Suicide prevention: saving lives that matter

  • Published
  • By Chaplain (Maj.) Ted Nicholson
  • 439th Airlift Wing Chaplain Office
Suicide. Even the sound of the word has a ring of finality to it. Most of us have been affected by it one way or another, whether experiencing the fallout from a friend's death, someone in our own family, or perhaps even thought of doing it yourself. When someone seriously considers suicide, they are not seeing clearly.

How Does It Happen?

     So what is it that might cause someone to start down the road to suicide? Basically, it starts with the loss of hope, the thought that people around you would be better off without you, that no one cares and that everything will go away if I go away.

NONE OF THIS IS TRUE.

     While the feelings of despair over finances, anguish due to failed relationships or feelings of sadness or crying for no specific reason may cause someone to look for a way out, suicide does not solve any problems. In fact, it makes things worse, especially for those left behind.

     The State Motto of South Carolina is Dum Spiro Spero - "While I Breathe, I Hope." As long as you are alive, there is hope, a way out, a chance that things will change, and a certainty that things will eventually work out.

     Do you remember what it was like at Basic Training, when every little thing could set you off into an emotional tailspin? Your heightened emotions due to your circumstances made it seem like every scream of the technical instructor was directed at you personally, every communication with home was a crisis and every fold of every t-shirt was an ordeal.

     During my time as a chaplain at Lackland Air Force Base, Texas, I saw thousands of trainees and I would often tell them "just because you HAVEN'T gone through a situation like this before, doesn't mean you CAN'T make it through." Give yourself a break. What you need is time and someone to remind you of this truth. If you have any sort of faith background, you know this to be true. Your Chaplain Office is always available for help.

Deal With Your Problems

     So what can you do to deal with emotions, stressors, and situations that could possibly lead to suicide?

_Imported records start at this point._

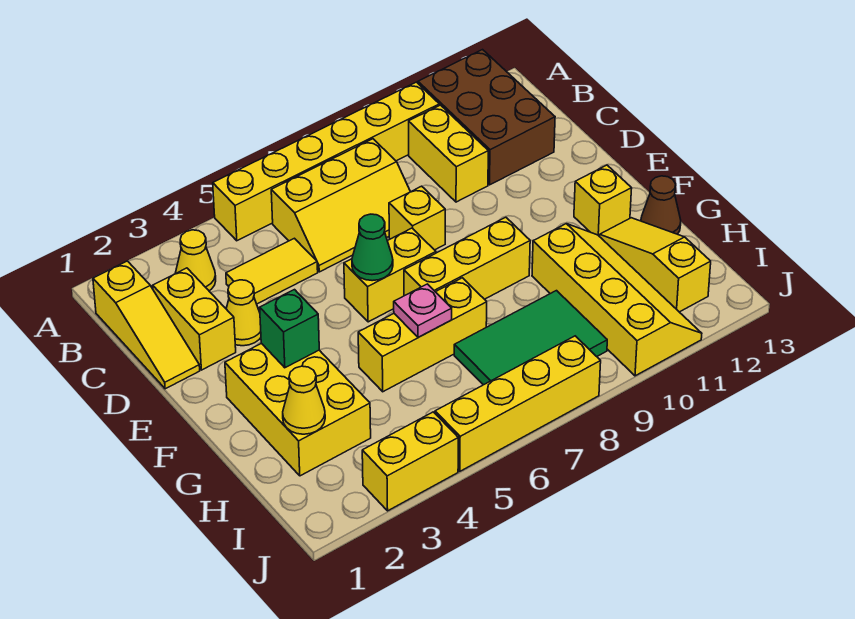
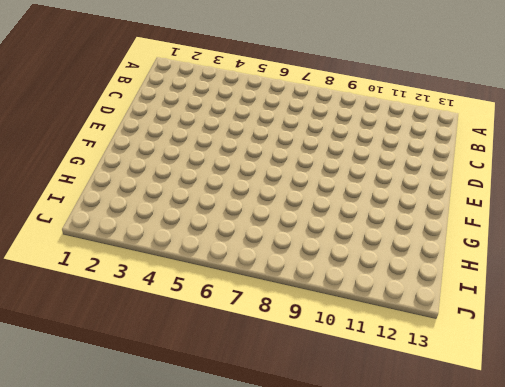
none -> yellow 1x6 brick [213,82,439,241]
none -> brown 2x3 brick [418,50,555,185]
none -> yellow 1x3 slope [93,261,200,389]

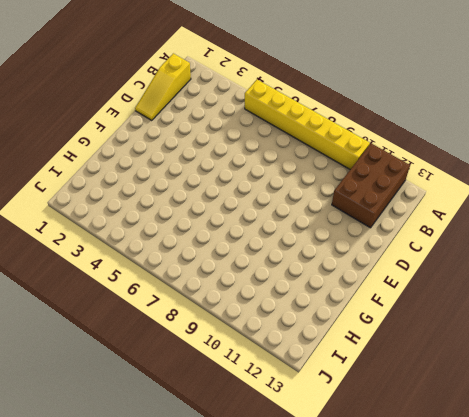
none -> yellow 1x1 cone [175,230,216,291]
none -> yellow 2x3 slope [271,139,410,272]
none -> yellow 1x2 brick [409,105,488,202]

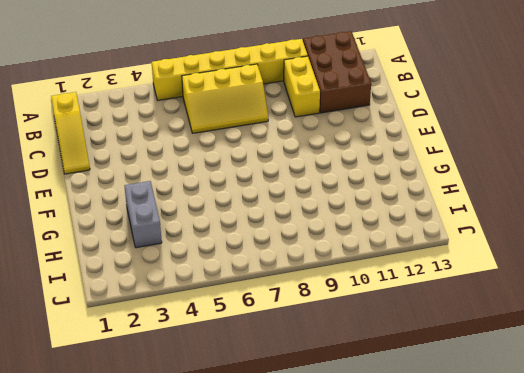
grey 1x2 brick [124,181,162,248] -> yellow 2x3 brick [225,343,371,476]
none -> yellow 1x1 cone [175,230,216,291]
none -> yellow 1x2 brick [153,268,236,370]
none -> yellow 1x2 tile [226,238,318,304]

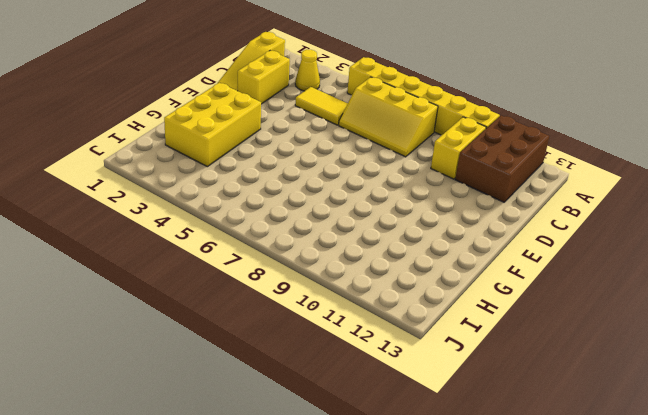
none -> yellow 1x1 cone [226,280,261,346]
none -> yellow 1x1 brick [389,186,445,250]
none -> yellow 1x2 brick [344,228,436,322]

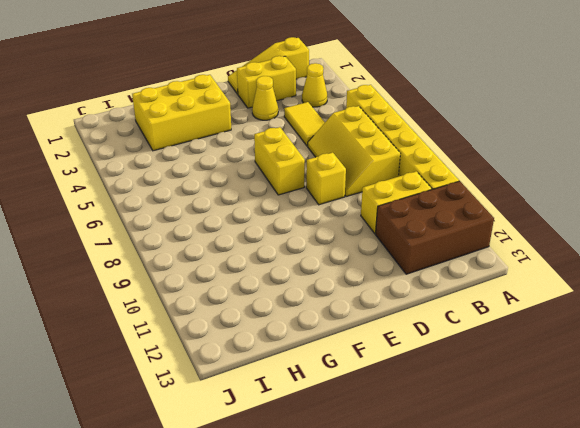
none -> yellow 1x3 brick [404,217,530,299]
none -> yellow 1x1 brick [574,165,632,237]
none -> yellow 1x3 brick [358,278,487,392]

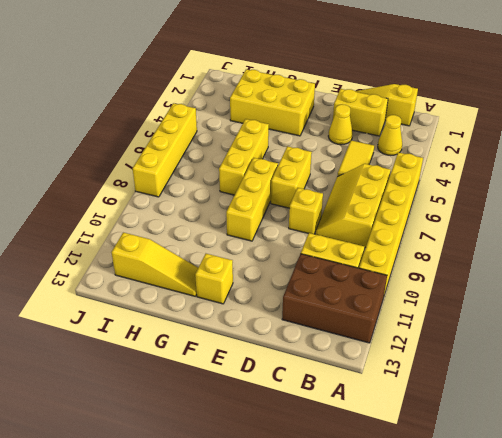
none -> yellow 2x4 slope [532,224,702,376]
none -> brown 1x1 cone [641,176,681,234]
none -> green 2x3 tile [454,291,607,385]

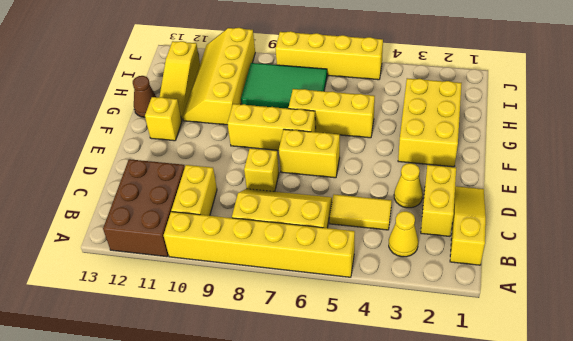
none -> yellow 1x2 brick [362,412,458,511]
none -> green 1x1 cone [352,214,393,281]
none -> green 1x1 brick [260,290,319,368]

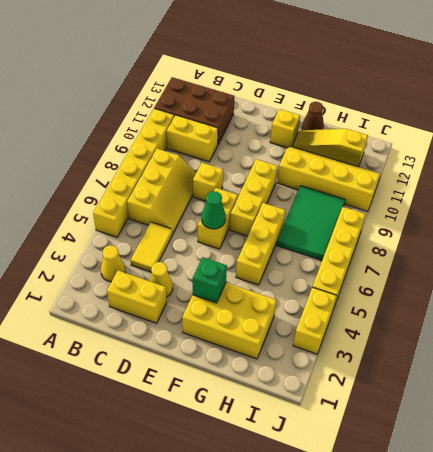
none -> yellow 1x3 slope [93,261,200,389]
none -> pink 1x1 plate [394,284,452,337]
none -> yellow 1x1 cone [283,366,325,434]

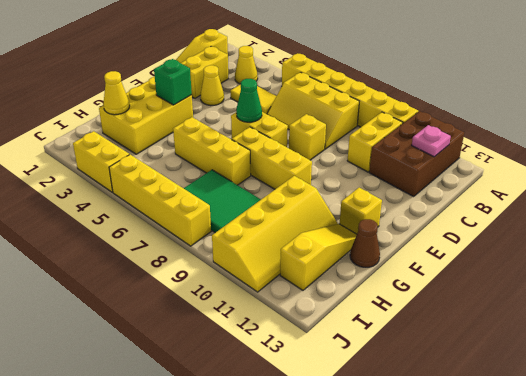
pink 1x1 plate [412,125,451,157] -> pink 1x1 plate moved to [394,284,452,337]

     Be honest with yourself. Don't try to blow off feelings you have or changes that you see in yourself that are harmful. Don't try to be an emotional Superman or Wonder Woman and assume you can cope better on your own than with someone close or a professional who has had years of training and experience helping others.
Be honest with others. Don't get angry if someone asks about how you're doing. Feel great that they care enough to ask, and that you are important enough for them to notice. Answer questions truthfully.

     The Air Force is adopting the use of the ACE card which can also be of help:

Ask Your Wingman. Ask the person if they are doing ok, if there is something that's bothering them, if there is some way you can help. Ask them if they are considering suicide. Talk openly on the subject. There is no longer public or professional stigma to getting mental health help.

Care for Your Wingman. Show support for the person. Let them know you care. Listen to them, and let them know you are always willing to just talk, if that's what they need.

Escort Your Wingman. Get the person to professional help: the chaplain, medical care facility, or mental health professional.

     Be honest with God. If you believe that God is the Creator, then surely He knows what's going on in your life and how your life is supposed to work. We are emotional beings, and we need to recognize how emotions affect our thinking. Talk to God openly and honestly, even when you're angry or guilty or depressed. You are NOT alone.

Saving Lives--It's Up to You

     If you see the signs in someone else or if you recognize them in yourself, make sure they (or you) get help immediately. In a war zone, you wouldn't think twice about dragging a wounded Airman to safety and getting help to save his or her life. Preventing suicide is the same thing. Save a life that matters--prevent suicide.